▶ _Material for this exercise_:

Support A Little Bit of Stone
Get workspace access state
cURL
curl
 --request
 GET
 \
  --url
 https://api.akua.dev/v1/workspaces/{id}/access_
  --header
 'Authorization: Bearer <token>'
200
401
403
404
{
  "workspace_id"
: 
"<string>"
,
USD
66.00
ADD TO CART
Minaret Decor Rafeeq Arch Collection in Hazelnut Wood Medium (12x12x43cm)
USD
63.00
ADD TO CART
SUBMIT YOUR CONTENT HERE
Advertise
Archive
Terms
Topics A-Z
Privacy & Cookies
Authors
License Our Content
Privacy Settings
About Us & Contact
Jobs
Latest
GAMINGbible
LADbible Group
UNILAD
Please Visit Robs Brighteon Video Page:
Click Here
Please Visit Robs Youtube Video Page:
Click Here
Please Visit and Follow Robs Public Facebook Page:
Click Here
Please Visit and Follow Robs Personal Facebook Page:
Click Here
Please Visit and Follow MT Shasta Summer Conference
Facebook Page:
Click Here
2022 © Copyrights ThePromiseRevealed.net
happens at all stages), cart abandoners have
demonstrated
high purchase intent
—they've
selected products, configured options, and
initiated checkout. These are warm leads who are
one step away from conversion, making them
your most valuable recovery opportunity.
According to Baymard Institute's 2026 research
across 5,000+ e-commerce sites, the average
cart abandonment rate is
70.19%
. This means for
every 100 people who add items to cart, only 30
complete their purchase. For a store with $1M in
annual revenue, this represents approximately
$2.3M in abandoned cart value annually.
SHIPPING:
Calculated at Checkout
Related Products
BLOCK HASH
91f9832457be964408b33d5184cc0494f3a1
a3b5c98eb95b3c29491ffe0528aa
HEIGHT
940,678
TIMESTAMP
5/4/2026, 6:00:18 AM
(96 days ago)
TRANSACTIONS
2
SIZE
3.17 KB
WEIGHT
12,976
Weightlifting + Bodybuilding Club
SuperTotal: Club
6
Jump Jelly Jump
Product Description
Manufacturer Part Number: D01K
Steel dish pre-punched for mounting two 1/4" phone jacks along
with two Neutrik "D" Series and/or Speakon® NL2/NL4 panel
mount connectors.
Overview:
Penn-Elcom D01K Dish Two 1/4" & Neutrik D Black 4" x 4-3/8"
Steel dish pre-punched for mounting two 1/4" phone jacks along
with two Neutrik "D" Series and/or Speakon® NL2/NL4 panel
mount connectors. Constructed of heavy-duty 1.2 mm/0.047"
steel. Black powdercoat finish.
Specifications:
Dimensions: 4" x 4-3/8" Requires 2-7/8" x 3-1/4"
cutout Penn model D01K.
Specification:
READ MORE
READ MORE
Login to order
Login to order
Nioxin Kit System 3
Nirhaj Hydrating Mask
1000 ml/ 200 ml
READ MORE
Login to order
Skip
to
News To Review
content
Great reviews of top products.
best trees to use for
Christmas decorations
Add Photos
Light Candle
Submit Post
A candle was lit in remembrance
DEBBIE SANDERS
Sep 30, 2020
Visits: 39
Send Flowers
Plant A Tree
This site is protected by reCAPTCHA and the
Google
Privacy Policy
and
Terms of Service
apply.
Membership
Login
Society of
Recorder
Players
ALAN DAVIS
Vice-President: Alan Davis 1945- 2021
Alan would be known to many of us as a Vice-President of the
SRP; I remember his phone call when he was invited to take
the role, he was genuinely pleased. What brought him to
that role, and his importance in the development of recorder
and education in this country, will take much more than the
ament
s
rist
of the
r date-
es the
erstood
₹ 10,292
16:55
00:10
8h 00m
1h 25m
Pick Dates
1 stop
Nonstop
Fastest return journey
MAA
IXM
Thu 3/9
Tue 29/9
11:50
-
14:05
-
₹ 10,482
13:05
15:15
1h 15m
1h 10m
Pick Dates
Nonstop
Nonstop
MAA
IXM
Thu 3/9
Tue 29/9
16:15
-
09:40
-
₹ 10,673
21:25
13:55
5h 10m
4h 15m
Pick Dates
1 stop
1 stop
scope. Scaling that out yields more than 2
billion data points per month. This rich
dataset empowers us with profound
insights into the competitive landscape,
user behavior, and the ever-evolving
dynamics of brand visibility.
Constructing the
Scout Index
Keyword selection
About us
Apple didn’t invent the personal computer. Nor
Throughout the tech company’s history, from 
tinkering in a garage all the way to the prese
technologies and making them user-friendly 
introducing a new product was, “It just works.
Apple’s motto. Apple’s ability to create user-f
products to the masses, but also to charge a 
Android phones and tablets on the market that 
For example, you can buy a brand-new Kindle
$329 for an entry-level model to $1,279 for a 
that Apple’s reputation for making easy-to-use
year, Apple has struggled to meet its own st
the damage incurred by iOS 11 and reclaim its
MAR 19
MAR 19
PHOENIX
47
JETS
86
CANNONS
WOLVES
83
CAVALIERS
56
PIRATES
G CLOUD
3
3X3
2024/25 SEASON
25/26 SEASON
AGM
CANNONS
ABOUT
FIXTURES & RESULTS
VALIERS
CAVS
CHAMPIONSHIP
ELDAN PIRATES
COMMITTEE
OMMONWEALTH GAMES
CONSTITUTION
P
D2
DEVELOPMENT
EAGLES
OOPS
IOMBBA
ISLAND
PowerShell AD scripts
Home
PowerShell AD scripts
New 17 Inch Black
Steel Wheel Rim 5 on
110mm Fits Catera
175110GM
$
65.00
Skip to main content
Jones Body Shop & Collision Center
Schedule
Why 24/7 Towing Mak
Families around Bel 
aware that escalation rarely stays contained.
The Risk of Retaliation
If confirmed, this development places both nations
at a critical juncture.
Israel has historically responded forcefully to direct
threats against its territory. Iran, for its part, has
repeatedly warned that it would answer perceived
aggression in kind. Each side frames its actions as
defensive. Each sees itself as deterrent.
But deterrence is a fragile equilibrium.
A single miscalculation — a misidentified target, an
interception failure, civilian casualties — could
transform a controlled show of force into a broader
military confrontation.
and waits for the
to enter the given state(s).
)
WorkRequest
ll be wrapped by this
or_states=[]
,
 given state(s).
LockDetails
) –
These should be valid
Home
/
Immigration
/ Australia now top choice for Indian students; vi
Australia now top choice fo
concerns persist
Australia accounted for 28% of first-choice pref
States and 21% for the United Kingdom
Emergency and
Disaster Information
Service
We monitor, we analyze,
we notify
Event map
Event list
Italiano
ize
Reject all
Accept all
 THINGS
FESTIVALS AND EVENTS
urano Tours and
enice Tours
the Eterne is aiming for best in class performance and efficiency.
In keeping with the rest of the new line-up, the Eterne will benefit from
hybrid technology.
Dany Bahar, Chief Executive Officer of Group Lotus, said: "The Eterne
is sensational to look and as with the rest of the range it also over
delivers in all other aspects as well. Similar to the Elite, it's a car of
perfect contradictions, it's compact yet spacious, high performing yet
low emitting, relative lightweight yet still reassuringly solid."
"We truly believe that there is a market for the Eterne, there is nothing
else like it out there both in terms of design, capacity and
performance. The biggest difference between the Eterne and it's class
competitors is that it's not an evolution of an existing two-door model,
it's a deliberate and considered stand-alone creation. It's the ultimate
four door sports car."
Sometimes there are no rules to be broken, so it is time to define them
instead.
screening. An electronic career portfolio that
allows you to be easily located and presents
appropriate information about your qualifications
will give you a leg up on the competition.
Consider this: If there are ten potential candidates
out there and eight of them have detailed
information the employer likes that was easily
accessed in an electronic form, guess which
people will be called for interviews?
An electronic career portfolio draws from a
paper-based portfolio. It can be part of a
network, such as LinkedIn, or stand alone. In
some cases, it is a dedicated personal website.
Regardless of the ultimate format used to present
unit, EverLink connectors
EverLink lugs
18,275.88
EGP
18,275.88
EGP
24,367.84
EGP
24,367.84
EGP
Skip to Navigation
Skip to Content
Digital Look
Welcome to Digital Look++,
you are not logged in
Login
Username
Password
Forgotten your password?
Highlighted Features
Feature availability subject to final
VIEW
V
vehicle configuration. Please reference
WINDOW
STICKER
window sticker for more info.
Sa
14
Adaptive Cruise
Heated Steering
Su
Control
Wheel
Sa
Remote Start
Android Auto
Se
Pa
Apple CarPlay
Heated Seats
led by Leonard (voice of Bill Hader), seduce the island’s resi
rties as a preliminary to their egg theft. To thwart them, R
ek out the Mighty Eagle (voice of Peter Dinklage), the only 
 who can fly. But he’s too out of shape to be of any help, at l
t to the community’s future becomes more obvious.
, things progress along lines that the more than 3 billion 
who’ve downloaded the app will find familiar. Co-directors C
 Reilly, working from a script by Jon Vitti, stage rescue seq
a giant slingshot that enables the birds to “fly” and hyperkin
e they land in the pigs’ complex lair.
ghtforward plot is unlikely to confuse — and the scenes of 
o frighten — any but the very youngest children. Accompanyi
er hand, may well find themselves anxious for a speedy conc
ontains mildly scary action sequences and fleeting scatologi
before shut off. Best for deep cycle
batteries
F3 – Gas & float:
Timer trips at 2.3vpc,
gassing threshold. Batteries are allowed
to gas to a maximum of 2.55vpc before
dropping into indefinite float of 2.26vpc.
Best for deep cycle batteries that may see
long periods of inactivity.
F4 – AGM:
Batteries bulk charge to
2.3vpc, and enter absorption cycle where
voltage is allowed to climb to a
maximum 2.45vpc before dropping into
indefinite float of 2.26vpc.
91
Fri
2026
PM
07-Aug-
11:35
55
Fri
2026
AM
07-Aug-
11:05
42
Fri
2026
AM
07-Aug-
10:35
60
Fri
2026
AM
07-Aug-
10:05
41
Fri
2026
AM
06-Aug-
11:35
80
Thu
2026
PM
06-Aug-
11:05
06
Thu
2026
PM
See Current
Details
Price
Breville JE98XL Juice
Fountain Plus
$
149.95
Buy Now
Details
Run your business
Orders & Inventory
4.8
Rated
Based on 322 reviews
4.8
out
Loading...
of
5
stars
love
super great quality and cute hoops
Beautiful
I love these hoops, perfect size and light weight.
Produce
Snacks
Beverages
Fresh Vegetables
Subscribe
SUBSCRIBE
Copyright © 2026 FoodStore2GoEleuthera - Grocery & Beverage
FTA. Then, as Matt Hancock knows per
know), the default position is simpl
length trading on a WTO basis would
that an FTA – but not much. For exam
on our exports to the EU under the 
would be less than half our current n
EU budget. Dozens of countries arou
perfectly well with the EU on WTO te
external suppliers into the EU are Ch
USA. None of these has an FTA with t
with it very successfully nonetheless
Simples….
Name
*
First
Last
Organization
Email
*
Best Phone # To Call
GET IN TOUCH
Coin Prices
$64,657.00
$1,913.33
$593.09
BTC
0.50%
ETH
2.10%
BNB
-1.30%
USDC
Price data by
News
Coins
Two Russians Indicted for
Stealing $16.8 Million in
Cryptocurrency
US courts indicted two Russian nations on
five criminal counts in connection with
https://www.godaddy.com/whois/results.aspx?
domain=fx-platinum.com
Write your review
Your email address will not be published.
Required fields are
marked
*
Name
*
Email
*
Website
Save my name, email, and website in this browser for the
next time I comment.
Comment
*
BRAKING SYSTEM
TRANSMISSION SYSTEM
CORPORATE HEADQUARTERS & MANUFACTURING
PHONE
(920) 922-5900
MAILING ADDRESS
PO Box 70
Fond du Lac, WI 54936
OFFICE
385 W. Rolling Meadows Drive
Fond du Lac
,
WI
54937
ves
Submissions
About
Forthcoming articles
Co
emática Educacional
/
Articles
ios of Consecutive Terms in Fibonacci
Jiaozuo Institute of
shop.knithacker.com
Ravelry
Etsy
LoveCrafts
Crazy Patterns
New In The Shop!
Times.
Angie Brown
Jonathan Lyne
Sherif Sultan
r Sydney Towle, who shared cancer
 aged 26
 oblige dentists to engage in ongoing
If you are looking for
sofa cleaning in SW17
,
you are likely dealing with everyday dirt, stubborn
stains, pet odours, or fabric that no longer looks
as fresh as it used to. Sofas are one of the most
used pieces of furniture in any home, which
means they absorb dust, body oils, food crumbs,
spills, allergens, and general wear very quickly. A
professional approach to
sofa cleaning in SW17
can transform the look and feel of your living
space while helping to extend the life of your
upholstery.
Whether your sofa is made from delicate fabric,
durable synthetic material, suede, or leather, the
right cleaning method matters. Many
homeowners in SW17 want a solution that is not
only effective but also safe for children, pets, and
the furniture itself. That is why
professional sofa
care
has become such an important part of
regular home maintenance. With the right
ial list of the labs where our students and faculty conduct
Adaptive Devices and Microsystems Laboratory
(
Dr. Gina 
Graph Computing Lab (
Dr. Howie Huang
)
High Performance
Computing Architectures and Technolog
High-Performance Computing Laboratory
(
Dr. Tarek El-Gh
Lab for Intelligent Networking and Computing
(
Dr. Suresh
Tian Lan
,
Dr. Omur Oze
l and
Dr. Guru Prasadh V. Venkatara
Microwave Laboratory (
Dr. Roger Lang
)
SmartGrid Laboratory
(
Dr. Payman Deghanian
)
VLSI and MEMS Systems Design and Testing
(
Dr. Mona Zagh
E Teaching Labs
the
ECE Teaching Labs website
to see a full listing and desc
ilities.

▶ _Exercise details_:
Search the entries for "deep" and show every line that has it.

▶ _Reply_:
before shut off. Best for deep cycle
Best for deep cycle batteries that may see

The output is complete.